Sally Field: She’s so unusual in ‘Hello, My Name Is Doris’

Sally Field as the title character in “Hello, My Name Is Doris.”Aaron Epstein

Sally Field is no stranger to causes.

In 1979, she played the title character in “Norma Rae,” a single mother who fights to unionize the exploited workers in the mill where she’s employed. Fair labor practices was still a cause back then. She won a best actress Oscar.

In her new film, Michael Showalter’s “Hello, My Name Is Doris,” she plays the title character, Doris Miller, an older single woman who has spent her life as her ailing mother’s caregiver.

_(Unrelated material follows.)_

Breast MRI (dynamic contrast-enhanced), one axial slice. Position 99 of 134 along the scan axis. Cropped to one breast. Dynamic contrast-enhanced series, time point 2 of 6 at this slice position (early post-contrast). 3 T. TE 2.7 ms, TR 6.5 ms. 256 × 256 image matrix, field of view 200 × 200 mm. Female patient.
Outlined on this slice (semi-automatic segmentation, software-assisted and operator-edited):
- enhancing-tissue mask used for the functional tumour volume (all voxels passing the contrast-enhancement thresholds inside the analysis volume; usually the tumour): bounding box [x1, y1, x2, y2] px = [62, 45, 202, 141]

Like her mother before her, she’s a hoarder, and their house on Staten Island overflows with the collected debris of decades: odds and ends plucked from the trash; a single, ancient ski; duck sauce packets from Chinese restaurants accumulated since the 1970s.


So “Doris” takes on two causes of growing concern these days — the plight of those who are left with the burden of caring for an elderly relative, and those suffering from one of the more debilitating forms of OCD.

But there will be no Oscar for “Doris.”

Doris is shy and reclusive, but at her mother’s funeral, which opens the film, she’s hard to miss. She’s the one dressed like a bag lady. Gaudily colored, wildly patterned mismatched skirts and shirts and sweaters and clashing tights. A Sara Palin-like wig secured by a raggy kerchief. Two pairs of cats-eye glasses.

Her mother’s death unmoors her until in a crowded elevator at work she squeezes up against hunky John (Max Greenfield), the company’s new art director.

After mugging us for laughs with grotesque close-ups of her bewildered, disgruntled, or near-orgasmic expressions, Field next tries to touch our hearts with her pitifulness. Stay away, crazy woman! At times she seems about to turn into Glenn Close in “Fatal Attraction.”

Except this is a case of “Futile Repulsion.” What is more pathetic in Hollywood than an older woman chasing a younger man? Nothing wrong with the reverse, though.


Gender discrimination in the film industry — now that’s a cause Field could really work with.

★ ½

Directed by Michael Showalter. Written by Laura Terruso. Starring Sally Field, Wendi McLendon-Covey, Max Greenfield, Peter Gallagher, Stephen Root, Elizabeth Reaser, Tyne Daly, Beth Behr. At Boston Common, Coolidge Corner, Kendall Square, West Newton. 90 minutes. R (language).